# Assignment:
Reproduce all records word for word.

======== Task data

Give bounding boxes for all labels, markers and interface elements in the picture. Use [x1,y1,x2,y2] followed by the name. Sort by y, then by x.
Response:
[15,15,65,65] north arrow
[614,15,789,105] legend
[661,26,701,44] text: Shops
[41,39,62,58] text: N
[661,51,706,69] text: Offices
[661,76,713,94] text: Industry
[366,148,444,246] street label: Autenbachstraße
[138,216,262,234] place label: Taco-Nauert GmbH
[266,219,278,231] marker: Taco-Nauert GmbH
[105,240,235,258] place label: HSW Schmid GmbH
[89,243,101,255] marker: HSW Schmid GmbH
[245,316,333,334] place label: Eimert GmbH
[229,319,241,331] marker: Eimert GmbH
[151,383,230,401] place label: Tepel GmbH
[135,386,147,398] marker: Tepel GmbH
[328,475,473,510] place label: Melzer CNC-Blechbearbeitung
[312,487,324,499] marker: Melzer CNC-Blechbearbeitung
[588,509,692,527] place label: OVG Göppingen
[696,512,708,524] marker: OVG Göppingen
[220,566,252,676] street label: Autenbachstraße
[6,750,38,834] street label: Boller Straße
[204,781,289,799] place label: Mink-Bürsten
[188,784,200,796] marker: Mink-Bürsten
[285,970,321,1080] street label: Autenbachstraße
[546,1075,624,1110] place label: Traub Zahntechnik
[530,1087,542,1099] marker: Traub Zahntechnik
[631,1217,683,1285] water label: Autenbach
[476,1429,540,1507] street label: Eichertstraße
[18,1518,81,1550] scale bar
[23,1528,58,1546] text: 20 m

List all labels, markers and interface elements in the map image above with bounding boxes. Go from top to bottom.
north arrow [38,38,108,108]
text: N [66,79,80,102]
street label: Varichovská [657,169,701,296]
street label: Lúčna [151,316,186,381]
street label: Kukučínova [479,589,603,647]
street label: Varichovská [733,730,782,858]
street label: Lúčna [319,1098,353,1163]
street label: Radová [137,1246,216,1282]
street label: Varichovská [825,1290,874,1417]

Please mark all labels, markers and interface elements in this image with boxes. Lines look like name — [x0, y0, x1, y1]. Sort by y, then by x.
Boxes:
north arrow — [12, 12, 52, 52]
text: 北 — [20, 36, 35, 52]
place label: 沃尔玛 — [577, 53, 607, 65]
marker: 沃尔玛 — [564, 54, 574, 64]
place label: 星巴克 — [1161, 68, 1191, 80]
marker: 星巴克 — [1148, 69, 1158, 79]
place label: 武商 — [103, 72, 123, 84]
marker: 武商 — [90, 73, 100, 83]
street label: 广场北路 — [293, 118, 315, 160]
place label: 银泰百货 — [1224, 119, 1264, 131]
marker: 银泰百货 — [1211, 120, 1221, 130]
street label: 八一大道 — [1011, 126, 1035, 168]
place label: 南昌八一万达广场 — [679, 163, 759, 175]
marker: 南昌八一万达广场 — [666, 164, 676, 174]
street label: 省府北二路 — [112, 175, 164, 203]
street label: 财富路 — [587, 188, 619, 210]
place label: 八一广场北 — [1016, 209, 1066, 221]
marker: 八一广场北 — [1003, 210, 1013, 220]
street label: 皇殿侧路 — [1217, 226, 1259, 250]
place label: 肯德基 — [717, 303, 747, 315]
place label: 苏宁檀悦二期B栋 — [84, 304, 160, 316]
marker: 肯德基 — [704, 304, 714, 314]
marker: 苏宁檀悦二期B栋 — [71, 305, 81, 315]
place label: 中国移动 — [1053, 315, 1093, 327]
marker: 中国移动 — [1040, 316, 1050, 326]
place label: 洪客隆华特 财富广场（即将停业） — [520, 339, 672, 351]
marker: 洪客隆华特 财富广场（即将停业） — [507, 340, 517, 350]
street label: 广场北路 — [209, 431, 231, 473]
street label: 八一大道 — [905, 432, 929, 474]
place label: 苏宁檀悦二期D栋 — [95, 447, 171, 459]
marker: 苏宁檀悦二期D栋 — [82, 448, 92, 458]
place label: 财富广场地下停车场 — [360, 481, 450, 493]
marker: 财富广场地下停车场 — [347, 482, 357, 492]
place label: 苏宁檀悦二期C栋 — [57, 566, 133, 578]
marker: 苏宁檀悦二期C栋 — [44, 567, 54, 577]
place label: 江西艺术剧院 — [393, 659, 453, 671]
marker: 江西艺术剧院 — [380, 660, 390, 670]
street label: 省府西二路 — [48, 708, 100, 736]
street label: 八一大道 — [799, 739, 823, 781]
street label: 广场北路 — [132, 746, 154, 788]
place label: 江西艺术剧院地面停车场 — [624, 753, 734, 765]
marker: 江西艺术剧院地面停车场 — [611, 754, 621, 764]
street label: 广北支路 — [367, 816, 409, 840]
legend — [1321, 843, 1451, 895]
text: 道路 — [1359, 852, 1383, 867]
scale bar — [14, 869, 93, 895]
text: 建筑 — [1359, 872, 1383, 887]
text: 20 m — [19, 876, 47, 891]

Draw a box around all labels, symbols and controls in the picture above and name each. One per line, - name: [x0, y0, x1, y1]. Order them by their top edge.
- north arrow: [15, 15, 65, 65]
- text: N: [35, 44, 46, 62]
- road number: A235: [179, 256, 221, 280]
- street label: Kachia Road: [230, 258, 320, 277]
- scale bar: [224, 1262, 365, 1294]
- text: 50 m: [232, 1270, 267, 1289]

================

# Response:
Give bounding boxes for all labels, markers and interface elements in the picture. Use [x1,y1,x2,y2] followed by the name. Sort by y, then by x.
Response:
[15,15,65,65] north arrow
[614,15,789,105] legend
[661,26,701,44] text: Shops
[41,39,62,58] text: N
[661,51,706,69] text: Offices
[661,76,713,94] text: Industry
[366,148,444,246] street label: Autenbachstraße
[138,216,262,234] place label: Taco-Nauert GmbH
[266,219,278,231] marker: Taco-Nauert GmbH
[105,240,235,258] place label: HSW Schmid GmbH
[89,243,101,255] marker: HSW Schmid GmbH
[245,316,333,334] place label: Eimert GmbH
[229,319,241,331] marker: Eimert GmbH
[151,383,230,401] place label: Tepel GmbH
[135,386,147,398] marker: Tepel GmbH
[328,475,473,510] place label: Melzer CNC-Blechbearbeitung
[312,487,324,499] marker: Melzer CNC-Blechbearbeitung
[588,509,692,527] place label: OVG Göppingen
[696,512,708,524] marker: OVG Göppingen
[220,566,252,676] street label: Autenbachstraße
[6,750,38,834] street label: Boller Straße
[204,781,289,799] place label: Mink-Bürsten
[188,784,200,796] marker: Mink-Bürsten
[285,970,321,1080] street label: Autenbachstraße
[546,1075,624,1110] place label: Traub Zahntechnik
[530,1087,542,1099] marker: Traub Zahntechnik
[631,1217,683,1285] water label: Autenbach
[476,1429,540,1507] street label: Eichertstraße
[18,1518,81,1550] scale bar
[23,1528,58,1546] text: 20 m

List all labels, markers and interface elements in the map image above with bounding boxes. Go from top to bottom.
north arrow [38,38,108,108]
text: N [66,79,80,102]
street label: Varichovská [657,169,701,296]
street label: Lúčna [151,316,186,381]
street label: Kukučínova [479,589,603,647]
street label: Varichovská [733,730,782,858]
street label: Lúčna [319,1098,353,1163]
street label: Radová [137,1246,216,1282]
street label: Varichovská [825,1290,874,1417]

Please mark all labels, markers and interface elements in this image with boxes. Lines look like name — [x0, y0, x1, y1]. Sort by y, then by x.
Boxes:
north arrow — [12, 12, 52, 52]
text: 北 — [20, 36, 35, 52]
place label: 沃尔玛 — [577, 53, 607, 65]
marker: 沃尔玛 — [564, 54, 574, 64]
place label: 星巴克 — [1161, 68, 1191, 80]
marker: 星巴克 — [1148, 69, 1158, 79]
place label: 武商 — [103, 72, 123, 84]
marker: 武商 — [90, 73, 100, 83]
street label: 广场北路 — [293, 118, 315, 160]
place label: 银泰百货 — [1224, 119, 1264, 131]
marker: 银泰百货 — [1211, 120, 1221, 130]
street label: 八一大道 — [1011, 126, 1035, 168]
place label: 南昌八一万达广场 — [679, 163, 759, 175]
marker: 南昌八一万达广场 — [666, 164, 676, 174]
street label: 省府北二路 — [112, 175, 164, 203]
street label: 财富路 — [587, 188, 619, 210]
place label: 八一广场北 — [1016, 209, 1066, 221]
marker: 八一广场北 — [1003, 210, 1013, 220]
street label: 皇殿侧路 — [1217, 226, 1259, 250]
place label: 肯德基 — [717, 303, 747, 315]
place label: 苏宁檀悦二期B栋 — [84, 304, 160, 316]
marker: 肯德基 — [704, 304, 714, 314]
marker: 苏宁檀悦二期B栋 — [71, 305, 81, 315]
place label: 中国移动 — [1053, 315, 1093, 327]
marker: 中国移动 — [1040, 316, 1050, 326]
place label: 洪客隆华特 财富广场（即将停业） — [520, 339, 672, 351]
marker: 洪客隆华特 财富广场（即将停业） — [507, 340, 517, 350]
street label: 广场北路 — [209, 431, 231, 473]
street label: 八一大道 — [905, 432, 929, 474]
place label: 苏宁檀悦二期D栋 — [95, 447, 171, 459]
marker: 苏宁檀悦二期D栋 — [82, 448, 92, 458]
place label: 财富广场地下停车场 — [360, 481, 450, 493]
marker: 财富广场地下停车场 — [347, 482, 357, 492]
place label: 苏宁檀悦二期C栋 — [57, 566, 133, 578]
marker: 苏宁檀悦二期C栋 — [44, 567, 54, 577]
place label: 江西艺术剧院 — [393, 659, 453, 671]
marker: 江西艺术剧院 — [380, 660, 390, 670]
street label: 省府西二路 — [48, 708, 100, 736]
street label: 八一大道 — [799, 739, 823, 781]
street label: 广场北路 — [132, 746, 154, 788]
place label: 江西艺术剧院地面停车场 — [624, 753, 734, 765]
marker: 江西艺术剧院地面停车场 — [611, 754, 621, 764]
street label: 广北支路 — [367, 816, 409, 840]
legend — [1321, 843, 1451, 895]
text: 道路 — [1359, 852, 1383, 867]
scale bar — [14, 869, 93, 895]
text: 建筑 — [1359, 872, 1383, 887]
text: 20 m — [19, 876, 47, 891]

Draw a box around all labels, symbols and controls in the picture above and name each. One per line, - name: [x0, y0, x1, y1]. Order them by their top edge.
- north arrow: [15, 15, 65, 65]
- text: N: [35, 44, 46, 62]
- road number: A235: [179, 256, 221, 280]
- street label: Kachia Road: [230, 258, 320, 277]
- scale bar: [224, 1262, 365, 1294]
- text: 50 m: [232, 1270, 267, 1289]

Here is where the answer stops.